Archipelago de las Perlas is stunning if murky. Apparently there are whale sharks, manta rays and humpback whales here, but the visibility is such that even if they were right next to us we wouldn’t have seen them. The whole way from Panama City to Las Perlas we notice patches of reddish brown water interspersed amongst the general green blue stuff so we assume that there are lots of algal blooms going on at the moment. When we meet several schools of brownish rays swimming close to the surface I jump in with a mask on to have a closer look, but find that I can’t see anything – the visibility is about 3m, similar to the pea soups I used to dive in in the UK. Very productive waters creating perfect conditions for large filterfeeders like mantas and whale sharks, but not so good for snorkelling. Judging from the photos in the guidebooks these murky conditions don’t persist throughout the year: most of the photos show white sandy beaches lined with turquoise waters through which you can clearly see the reefs. Perhaps the productivity comes from the shutdown of the Humboldt current which occurs from January to April every year, with clearer waters persisting the rest of the year.

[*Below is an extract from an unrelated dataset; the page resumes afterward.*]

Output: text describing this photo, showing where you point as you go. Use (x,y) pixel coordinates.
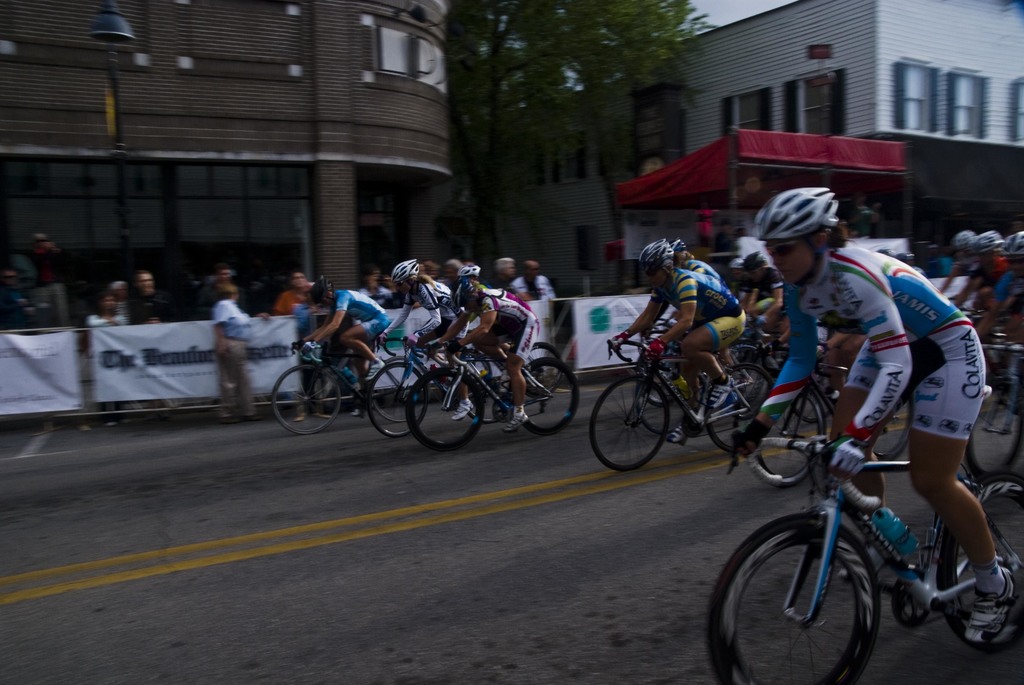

We don’t mind too much as there is still plenty to see. Fish and rays are everywhere, and hundreds of seabirds relentless dive-bomb the sea, creating splashes everywhere along the horizon. We catch an albacore variety and a mahi-mahi on our first day – the albacore has the most blood red meat I have ever seen in a fish. Steve cooks it up for lunch with lots of salt and pepper, and the meat tastes just like a pepper steak. The mahi-mahi is wonderful as usual, seducing even Sarah who normally is not that fond of fish and she pronounces it the best fish she has ever tasted. Hopefully we’ll catch some more of those…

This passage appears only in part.